Who Studies What, and Why
The division between these two peptides maps to different clinical needs. Selank research clusters around anxiety, stress resilience, and conditions where emotional regulation is impaired. Semax research clusters around cognitive decline, neurodegeneration, and conditions where BDNF or neurotrophin deficiency plays a role.
This specialization reflects their origins. Tuftsin, Selank's parent, is an immune peptide that was repurposed for neuroscience. ACTH, Semax's parent, is a stress hormone fragment that was optimized for cognition. Each peptide inherited the biological neighborhood of its ancestor.
The two peptides are not competitors. They target different aspects of brain function through different mechanisms, and the limited evidence available suggests they may be complementary rather than redundant. Whether that complementarity translates into clinical benefit for any specific condition remains an open question, one that can only be resolved by trials designed to test it.

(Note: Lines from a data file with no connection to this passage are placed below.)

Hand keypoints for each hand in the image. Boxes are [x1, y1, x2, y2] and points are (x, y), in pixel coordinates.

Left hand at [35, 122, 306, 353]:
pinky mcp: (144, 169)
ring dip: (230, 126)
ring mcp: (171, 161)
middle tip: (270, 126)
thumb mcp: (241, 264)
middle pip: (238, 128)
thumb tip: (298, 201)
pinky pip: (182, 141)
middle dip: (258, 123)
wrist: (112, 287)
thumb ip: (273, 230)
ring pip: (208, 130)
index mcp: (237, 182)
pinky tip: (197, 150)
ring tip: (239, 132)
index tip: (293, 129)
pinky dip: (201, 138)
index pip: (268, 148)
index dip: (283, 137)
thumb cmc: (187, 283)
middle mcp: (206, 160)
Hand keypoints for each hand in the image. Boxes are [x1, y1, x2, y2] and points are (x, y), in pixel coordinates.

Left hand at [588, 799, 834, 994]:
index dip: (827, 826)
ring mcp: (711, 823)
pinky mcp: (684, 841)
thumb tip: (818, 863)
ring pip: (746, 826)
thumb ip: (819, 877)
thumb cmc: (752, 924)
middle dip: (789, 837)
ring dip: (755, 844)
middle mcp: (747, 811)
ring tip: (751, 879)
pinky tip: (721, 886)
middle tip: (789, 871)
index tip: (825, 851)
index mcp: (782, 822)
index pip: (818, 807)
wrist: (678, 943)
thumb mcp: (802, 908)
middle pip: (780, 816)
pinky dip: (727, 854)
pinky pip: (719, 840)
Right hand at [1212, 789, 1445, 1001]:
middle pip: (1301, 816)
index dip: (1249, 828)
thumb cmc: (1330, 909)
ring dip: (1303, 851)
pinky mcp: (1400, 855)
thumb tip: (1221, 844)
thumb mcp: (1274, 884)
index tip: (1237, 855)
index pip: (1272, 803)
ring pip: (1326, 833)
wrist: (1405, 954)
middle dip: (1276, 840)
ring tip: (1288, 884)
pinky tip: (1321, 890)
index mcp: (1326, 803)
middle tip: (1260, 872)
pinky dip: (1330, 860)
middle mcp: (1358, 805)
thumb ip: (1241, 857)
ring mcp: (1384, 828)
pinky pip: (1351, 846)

For comparison with other peptide-derived cognitive enhancers, see the profile on Dihexa, a peptide described as millions of times more potent than BDNF.
The Bottom Line
Selank and Semax are both seven-amino-acid peptides from the same Russian laboratory, but they diverge at every mechanistic level. Selank modulates GABA, enkephalins, and immune cytokines, producing anxiolytic effects comparable to benzodiazepines without their side effects in one 62-patient trial. Semax upregulates BDNF up to 50-fold, activates dopamine and serotonin pathways, and shows neuroprotective effects in ischemia models. Human data for both peptides remains limited and largely confined to Russian clinical settings.